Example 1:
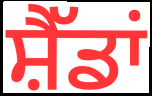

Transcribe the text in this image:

ਸ਼ੈੱਡਾਂ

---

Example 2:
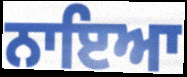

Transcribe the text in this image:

ਨਾਇਆ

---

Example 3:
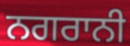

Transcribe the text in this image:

ਨਗਰਾਨੀ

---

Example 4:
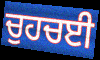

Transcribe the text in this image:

ਚੁਹਚਈ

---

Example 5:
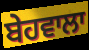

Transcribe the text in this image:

ਬੇਹਵਾਲਾ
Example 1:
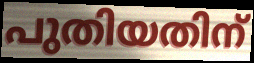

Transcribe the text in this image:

പുതിയതിന്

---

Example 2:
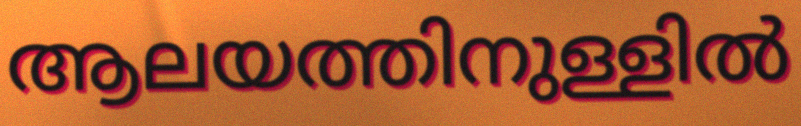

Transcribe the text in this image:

ആലയത്തിനുള്ളിൽ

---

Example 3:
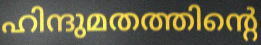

● ● ● ● ●

Please reproduce all of the records above word for word, leaving the pictures out of your copy.

Example 1:

Transcribe the text in this image:

ਸ਼ੈੱਡਾਂ

---

Example 2:

Transcribe the text in this image:

ਨਾਇਆ

---

Example 3:

Transcribe the text in this image:

ਨਗਰਾਨੀ

---

Example 4:

Transcribe the text in this image:

ਚੁਹਚਈ

---

Example 5:

Transcribe the text in this image:

ਬੇਹਵਾਲਾ
Example 1:

Transcribe the text in this image:

പുതിയതിന്

---

Example 2:

Transcribe the text in this image:

ആലയത്തിനുള്ളിൽ

---

Example 3:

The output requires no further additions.